(Stored entries)
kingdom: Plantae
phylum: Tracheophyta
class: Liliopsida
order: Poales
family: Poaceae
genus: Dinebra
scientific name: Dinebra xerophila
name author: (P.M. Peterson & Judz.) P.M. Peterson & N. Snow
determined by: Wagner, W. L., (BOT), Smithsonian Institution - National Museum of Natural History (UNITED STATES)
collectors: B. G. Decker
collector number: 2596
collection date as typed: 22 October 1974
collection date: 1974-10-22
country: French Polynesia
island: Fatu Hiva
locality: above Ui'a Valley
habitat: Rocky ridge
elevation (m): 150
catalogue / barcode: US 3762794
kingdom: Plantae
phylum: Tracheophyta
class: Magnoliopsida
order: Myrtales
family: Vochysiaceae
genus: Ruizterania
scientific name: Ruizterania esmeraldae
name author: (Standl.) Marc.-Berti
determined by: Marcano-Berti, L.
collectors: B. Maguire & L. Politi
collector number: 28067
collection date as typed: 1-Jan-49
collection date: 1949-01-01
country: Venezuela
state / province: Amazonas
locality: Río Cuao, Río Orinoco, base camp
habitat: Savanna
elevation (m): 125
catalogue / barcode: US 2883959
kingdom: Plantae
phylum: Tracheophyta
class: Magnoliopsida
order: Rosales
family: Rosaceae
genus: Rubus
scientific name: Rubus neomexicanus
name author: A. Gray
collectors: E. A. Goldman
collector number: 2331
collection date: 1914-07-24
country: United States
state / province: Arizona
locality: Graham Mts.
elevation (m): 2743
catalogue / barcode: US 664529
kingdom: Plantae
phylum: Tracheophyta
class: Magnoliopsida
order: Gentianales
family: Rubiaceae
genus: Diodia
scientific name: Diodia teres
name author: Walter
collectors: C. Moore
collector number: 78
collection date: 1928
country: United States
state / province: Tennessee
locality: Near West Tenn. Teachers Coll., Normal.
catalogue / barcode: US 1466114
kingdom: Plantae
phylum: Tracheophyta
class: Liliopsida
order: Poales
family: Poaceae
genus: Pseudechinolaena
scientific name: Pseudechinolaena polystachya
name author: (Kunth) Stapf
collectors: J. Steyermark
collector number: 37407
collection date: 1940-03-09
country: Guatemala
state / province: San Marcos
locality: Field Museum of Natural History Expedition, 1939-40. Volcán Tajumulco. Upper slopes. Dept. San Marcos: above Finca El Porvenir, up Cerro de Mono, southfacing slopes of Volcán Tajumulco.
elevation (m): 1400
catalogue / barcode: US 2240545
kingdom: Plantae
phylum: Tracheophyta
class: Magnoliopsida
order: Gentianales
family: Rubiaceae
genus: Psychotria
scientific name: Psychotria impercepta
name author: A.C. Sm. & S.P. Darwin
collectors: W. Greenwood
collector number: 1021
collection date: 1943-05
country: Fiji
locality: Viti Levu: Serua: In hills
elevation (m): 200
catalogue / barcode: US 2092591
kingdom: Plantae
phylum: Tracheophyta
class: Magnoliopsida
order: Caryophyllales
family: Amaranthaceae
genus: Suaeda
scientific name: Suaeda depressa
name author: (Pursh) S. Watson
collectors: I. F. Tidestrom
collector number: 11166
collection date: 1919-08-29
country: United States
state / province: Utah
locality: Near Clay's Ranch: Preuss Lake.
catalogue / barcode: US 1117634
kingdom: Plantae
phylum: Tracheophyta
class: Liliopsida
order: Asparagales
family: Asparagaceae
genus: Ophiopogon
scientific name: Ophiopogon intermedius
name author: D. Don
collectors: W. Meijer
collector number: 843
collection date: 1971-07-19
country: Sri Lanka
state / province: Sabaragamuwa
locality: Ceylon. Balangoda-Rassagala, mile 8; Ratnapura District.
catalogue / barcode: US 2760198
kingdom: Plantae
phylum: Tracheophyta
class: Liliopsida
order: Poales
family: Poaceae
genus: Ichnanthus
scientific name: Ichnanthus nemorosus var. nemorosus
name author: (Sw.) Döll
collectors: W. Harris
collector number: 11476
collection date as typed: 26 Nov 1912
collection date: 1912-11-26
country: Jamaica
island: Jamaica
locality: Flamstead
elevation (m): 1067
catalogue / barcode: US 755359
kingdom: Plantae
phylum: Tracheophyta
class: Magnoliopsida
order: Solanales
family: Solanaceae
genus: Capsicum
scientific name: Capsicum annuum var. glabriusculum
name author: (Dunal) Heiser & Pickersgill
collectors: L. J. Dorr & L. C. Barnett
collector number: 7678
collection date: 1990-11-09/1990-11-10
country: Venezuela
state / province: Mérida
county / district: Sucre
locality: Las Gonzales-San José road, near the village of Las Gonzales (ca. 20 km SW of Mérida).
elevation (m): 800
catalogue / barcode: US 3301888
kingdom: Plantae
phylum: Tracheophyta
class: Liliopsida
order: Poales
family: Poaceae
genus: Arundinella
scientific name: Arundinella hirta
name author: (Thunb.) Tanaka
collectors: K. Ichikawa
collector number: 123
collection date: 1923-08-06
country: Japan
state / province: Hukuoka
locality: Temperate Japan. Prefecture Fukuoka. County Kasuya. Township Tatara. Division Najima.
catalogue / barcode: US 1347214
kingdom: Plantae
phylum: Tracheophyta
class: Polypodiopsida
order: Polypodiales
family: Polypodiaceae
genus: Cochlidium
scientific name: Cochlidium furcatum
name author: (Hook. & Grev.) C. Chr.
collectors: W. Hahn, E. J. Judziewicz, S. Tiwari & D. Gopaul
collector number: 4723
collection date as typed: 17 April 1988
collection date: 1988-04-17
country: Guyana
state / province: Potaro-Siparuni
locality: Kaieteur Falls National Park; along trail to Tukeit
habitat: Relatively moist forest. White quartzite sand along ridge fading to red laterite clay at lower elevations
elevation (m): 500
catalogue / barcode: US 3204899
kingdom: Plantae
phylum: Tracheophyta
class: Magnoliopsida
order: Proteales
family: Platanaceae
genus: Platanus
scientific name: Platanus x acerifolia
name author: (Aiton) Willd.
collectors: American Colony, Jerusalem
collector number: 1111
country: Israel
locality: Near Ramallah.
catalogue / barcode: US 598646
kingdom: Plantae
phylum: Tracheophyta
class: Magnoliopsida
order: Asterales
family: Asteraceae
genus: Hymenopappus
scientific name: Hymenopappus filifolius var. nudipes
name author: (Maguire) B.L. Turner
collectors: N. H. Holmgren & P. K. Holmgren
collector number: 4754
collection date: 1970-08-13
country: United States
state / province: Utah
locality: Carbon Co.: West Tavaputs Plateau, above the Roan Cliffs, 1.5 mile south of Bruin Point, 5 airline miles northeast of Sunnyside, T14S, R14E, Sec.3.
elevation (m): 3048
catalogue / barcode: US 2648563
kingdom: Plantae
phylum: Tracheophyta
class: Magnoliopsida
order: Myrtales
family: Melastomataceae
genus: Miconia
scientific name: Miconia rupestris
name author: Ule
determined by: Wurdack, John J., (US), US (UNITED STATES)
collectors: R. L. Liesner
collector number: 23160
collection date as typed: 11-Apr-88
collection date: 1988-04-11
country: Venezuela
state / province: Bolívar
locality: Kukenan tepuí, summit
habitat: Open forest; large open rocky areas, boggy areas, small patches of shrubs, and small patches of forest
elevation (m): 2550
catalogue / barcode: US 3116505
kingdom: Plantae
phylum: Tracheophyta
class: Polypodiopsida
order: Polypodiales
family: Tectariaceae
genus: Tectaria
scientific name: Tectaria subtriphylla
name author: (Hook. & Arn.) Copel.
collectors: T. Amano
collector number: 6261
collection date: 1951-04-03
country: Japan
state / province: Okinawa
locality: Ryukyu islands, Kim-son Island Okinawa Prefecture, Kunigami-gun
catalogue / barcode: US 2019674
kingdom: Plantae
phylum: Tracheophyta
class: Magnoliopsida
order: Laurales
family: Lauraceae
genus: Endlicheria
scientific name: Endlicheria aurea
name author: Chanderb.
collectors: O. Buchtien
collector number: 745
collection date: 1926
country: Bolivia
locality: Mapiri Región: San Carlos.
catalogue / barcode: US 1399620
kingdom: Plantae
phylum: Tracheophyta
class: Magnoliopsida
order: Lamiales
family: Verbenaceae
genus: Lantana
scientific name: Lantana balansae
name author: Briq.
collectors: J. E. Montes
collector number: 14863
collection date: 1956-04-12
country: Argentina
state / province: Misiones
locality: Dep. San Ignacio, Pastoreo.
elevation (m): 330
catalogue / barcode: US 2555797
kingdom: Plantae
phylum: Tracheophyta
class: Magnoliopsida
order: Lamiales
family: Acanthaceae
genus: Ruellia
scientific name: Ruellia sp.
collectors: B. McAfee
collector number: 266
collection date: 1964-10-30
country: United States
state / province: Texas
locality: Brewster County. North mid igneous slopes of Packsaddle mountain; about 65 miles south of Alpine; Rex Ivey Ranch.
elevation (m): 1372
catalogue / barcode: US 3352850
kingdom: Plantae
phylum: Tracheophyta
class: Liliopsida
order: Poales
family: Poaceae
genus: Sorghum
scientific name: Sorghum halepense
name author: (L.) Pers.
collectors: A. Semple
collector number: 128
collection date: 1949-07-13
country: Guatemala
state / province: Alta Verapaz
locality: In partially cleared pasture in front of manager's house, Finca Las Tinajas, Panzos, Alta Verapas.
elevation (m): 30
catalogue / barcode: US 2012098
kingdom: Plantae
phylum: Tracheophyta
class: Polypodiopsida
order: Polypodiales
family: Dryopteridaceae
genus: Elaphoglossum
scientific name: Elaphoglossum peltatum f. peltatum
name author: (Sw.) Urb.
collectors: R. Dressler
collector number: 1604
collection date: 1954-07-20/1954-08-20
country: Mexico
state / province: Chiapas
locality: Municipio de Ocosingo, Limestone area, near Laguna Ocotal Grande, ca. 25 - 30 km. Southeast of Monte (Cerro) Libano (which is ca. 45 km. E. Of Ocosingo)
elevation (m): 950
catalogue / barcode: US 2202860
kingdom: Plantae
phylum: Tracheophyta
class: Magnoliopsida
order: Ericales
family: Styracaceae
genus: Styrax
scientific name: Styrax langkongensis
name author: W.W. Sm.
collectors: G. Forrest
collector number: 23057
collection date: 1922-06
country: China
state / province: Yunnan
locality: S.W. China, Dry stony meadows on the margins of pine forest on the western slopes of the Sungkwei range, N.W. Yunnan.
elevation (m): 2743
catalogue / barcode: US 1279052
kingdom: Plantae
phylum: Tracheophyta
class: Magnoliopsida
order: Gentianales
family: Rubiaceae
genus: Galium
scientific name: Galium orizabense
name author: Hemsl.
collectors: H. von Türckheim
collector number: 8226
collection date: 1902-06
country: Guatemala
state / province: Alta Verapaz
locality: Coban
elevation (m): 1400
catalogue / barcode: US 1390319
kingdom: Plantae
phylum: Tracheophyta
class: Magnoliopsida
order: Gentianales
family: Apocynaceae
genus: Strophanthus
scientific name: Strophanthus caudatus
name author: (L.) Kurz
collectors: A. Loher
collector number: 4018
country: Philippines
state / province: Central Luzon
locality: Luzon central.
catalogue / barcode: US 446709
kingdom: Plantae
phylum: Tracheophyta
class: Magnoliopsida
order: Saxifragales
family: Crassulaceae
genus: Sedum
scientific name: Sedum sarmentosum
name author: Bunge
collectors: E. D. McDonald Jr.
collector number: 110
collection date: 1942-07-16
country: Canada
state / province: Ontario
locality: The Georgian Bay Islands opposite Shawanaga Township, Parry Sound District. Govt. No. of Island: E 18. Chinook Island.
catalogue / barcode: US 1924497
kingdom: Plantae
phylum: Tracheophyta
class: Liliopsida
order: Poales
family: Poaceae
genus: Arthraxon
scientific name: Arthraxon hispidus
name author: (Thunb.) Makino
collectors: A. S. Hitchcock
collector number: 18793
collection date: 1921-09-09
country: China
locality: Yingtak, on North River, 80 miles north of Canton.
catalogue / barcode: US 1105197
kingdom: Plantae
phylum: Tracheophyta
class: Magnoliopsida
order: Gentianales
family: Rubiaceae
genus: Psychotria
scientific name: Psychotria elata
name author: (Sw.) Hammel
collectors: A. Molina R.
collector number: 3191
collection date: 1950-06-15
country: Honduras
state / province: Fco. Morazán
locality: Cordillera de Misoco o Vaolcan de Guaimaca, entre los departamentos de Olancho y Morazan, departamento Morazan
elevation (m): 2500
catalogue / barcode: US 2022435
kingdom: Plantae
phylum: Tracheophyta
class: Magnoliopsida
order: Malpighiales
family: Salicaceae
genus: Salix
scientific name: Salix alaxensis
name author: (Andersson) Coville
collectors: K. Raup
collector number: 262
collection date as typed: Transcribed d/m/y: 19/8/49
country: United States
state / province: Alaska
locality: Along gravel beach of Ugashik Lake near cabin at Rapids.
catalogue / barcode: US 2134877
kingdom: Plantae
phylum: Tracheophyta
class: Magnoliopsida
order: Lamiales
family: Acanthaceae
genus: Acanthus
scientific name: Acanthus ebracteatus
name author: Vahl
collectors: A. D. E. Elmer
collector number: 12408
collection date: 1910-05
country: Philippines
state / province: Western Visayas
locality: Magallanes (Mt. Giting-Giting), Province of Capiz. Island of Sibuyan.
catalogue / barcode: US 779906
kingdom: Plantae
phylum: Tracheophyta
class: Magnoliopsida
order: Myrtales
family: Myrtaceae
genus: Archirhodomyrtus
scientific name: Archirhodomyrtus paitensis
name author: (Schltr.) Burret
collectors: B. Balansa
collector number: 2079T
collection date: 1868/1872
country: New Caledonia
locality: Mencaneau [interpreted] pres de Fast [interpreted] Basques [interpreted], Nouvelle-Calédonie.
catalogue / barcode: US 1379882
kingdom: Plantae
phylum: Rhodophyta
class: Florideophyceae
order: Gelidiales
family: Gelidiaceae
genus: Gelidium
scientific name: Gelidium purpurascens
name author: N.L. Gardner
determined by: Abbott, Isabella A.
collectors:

### Problem details:
Edit the stretch from the line containing "name author: (L.) Pers." through the line containing "order: Saxifragales", replacing "locality" with "site" and keeping everything else the same. Return only those lines.

### Finished answer:
name author: (L.) Pers.
collectors: A. Semple
collector number: 128
collection date: 1949-07-13
country: Guatemala
state / province: Alta Verapaz
site: In partially cleared pasture in front of manager's house, Finca Las Tinajas, Panzos, Alta Verapas.
elevation (m): 30
catalogue / barcode: US 2012098
kingdom: Plantae
phylum: Tracheophyta
class: Polypodiopsida
order: Polypodiales
family: Dryopteridaceae
genus: Elaphoglossum
scientific name: Elaphoglossum peltatum f. peltatum
name author: (Sw.) Urb.
collectors: R. Dressler
collector number: 1604
collection date: 1954-07-20/1954-08-20
country: Mexico
state / province: Chiapas
site: Municipio de Ocosingo, Limestone area, near Laguna Ocotal Grande, ca. 25 - 30 km. Southeast of Monte (Cerro) Libano (which is ca. 45 km. E. Of Ocosingo)
elevation (m): 950
catalogue / barcode: US 2202860
kingdom: Plantae
phylum: Tracheophyta
class: Magnoliopsida
order: Ericales
family: Styracaceae
genus: Styrax
scientific name: Styrax langkongensis
name author: W.W. Sm.
collectors: G. Forrest
collector number: 23057
collection date: 1922-06
country: China
state / province: Yunnan
site: S.W. China, Dry stony meadows on the margins of pine forest on the western slopes of the Sungkwei range, N.W. Yunnan.
elevation (m): 2743
catalogue / barcode: US 1279052
kingdom: Plantae
phylum: Tracheophyta
class: Magnoliopsida
order: Gentianales
family: Rubiaceae
genus: Galium
scientific name: Galium orizabense
name author: Hemsl.
collectors: H. von Türckheim
collector number: 8226
collection date: 1902-06
country: Guatemala
state / province: Alta Verapaz
site: Coban
elevation (m): 1400
catalogue / barcode: US 1390319
kingdom: Plantae
phylum: Tracheophyta
class: Magnoliopsida
order: Gentianales
family: Apocynaceae
genus: Strophanthus
scientific name: Strophanthus caudatus
name author: (L.) Kurz
collectors: A. Loher
collector number: 4018
country: Philippines
state / province: Central Luzon
site: Luzon central.
catalogue / barcode: US 446709
kingdom: Plantae
phylum: Tracheophyta
class: Magnoliopsida
order: Saxifragales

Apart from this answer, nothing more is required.